Hasta el hogar de Nélida se acercaban algunos maestros para dejar las tareas, protegidas con bolsas de plástico para soportar el viento y la lluvia. Ella las entregaba al agente sanitario de Yaquispampa cuando este bajaba de los valles para proveerse de medicamentos. Después él las trasladaba hasta la comunidad, donde eran distribuidas a cada padre. Una vez completados, los materiales viajaban a la inversa en un recorrido que era igual de heroico al que realizaban docentes, mulas y arrieros en épocas lectivas —y en el que cada paso contaba, pues un tropiezo en la fila de un sendero angosto podía hacer caer al equipo entero. Con todo, la tierra —y la perseverancia que sus habitantes aquí adquieren al transitarla— le ganó a la pandemia.
«Abrí las puertas de mi hogar como parte de esta cadena por agradecimiento a las familias que están detrás de los cerros», recuerda Nélida desde el portal de su casa. «Es gracias a ellas y a esos niños que nosotros tenemos trabajo y podemos brindar lo mejor de nosotras a cada uno de los que serán nuestros hombres y mujeres del futuro», sigue, mientras asegura que trabajar en los Valles de Altura le ha hecho vivir una segunda maternidad.
Ricardo Veteri
Cuando las medidas sanitarias del confinamiento causado por el COVID-19 empezaron a ser más flexibles y los padres de los Valles de Altura podían acercarse a la población de Tilcara, Nélida Mamaní les abrió las puertas de su hogar para guiarlos en el desarrollo de las tareas escolares.
Una huella mutua
Después de dedicar una mañana entera a la preparación de su equipaje, Vicenta cierra la cremallera de su mochila. Por delante le espera el periplo de regresar a Yaquispampa, un trayecto que, aprovechando que no es temporada de lluvias, transita por una ruta alternativa. Esta acorta un poco las horas de caminata, aunque sortea otros desafíos. Entre ellos, atravesar en todoterreno una pista de cuatro horas, abocada a un precipicio y repleta de pedruscos; o cruzar un río a pie siete veces, en el cual confiesa haber resbalado más de una vez, siendo arrastrada por la corriente y teniendo que ser auxiliada.
Juntas nos acercamos a Abra del Queñual, el puerto de montaña donde inicia la travesía. En el horizonte se entrevé la llanura de Yaquispampa entallada entre dos barrancos y escondida bajo la neblina. Aunque Vicenta cree que como adultos estamos fallando, allí en la lejanía dice haber encontrado la paz que buscaba. Desde aquí, el paisaje revela una evidencia: la adversidad de los contextos de altura se soporta con la generación de un vínculo recíproco, en el que no solo los niños necesitan a las maestras, sino también las maestras les necesitan a ellos. Esta huella mutua es la que mantiene viva la educación en el territorio.

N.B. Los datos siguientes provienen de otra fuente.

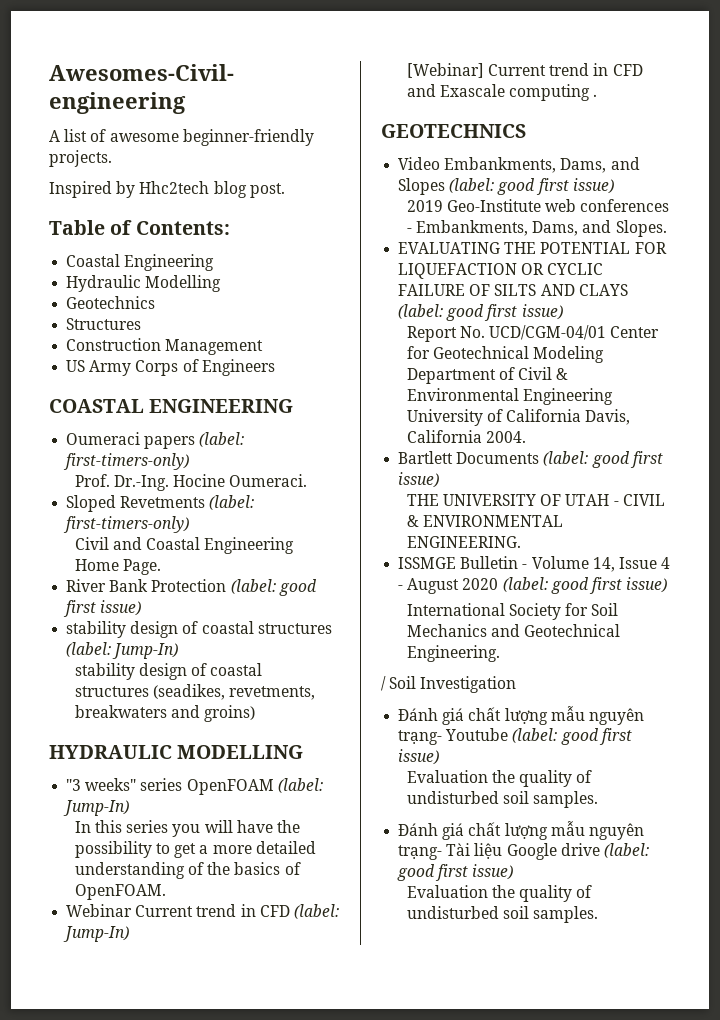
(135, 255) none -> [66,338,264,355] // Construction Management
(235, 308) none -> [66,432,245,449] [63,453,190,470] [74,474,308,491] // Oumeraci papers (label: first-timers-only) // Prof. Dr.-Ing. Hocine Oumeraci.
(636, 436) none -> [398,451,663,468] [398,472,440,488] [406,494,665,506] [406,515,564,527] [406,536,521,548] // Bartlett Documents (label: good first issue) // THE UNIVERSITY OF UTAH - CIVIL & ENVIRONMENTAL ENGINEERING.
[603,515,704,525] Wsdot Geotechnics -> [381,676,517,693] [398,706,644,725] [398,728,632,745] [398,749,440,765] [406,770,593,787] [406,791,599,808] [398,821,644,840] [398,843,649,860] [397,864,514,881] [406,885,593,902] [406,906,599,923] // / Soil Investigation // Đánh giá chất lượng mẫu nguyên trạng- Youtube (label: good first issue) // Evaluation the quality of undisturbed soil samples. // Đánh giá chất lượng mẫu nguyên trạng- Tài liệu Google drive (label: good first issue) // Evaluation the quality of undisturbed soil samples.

«La niñez es algo que vuelve», asegura Vicenta. «Y la escuela es la que nos da los valores para mirar a nuestro interior. Nos está faltando mirar hacia dentro para tener un buen futuro, porque al quererme yo, voy a querer a todo lo demás. También a la tierra», concluye.
Ricardo Veteri
Vicenta González parte de su casa, en el barrio de Malvinas de San Salvador de Jujuy, para iniciar el periplo de regresar a Yaquispampa, en los Valles de Altura, donde permanece veinte días por mes.
NOTA
Este reportaje cubre la labor docente de los Valles de Altura de Jujuy, Argentina, desde diciembre de 2018 hasta la actualidad. Es fruto de la investigación que la autora realizó para escribir, dirigir y producir el documental 'La pantalla andina', el cual retrata cómo Silvina Velázquez acompañó por primera vez a un equipo de cine móvil a la escuela de Yaquispampa. El reportaje saca a la luz documentación y testimonios que no fueron incluidos en el documental.
En el momento de la publicación, se registran las siguientes novedades: la conexión wifi ha llegado a la comunidad de Yaquispampa, aunque no la señal telefónica. Nélida Mamaní ha sido trasladada a una escuela fuera de los Valles de Altura. Walter Carrizo y Vicenta González se han jubilado. Silvina Velázquez y Elizabeth Salinas siguen siendo directoras de las escuelas de Yaquispampa y Yala de Monte Carmelo, respectivamente.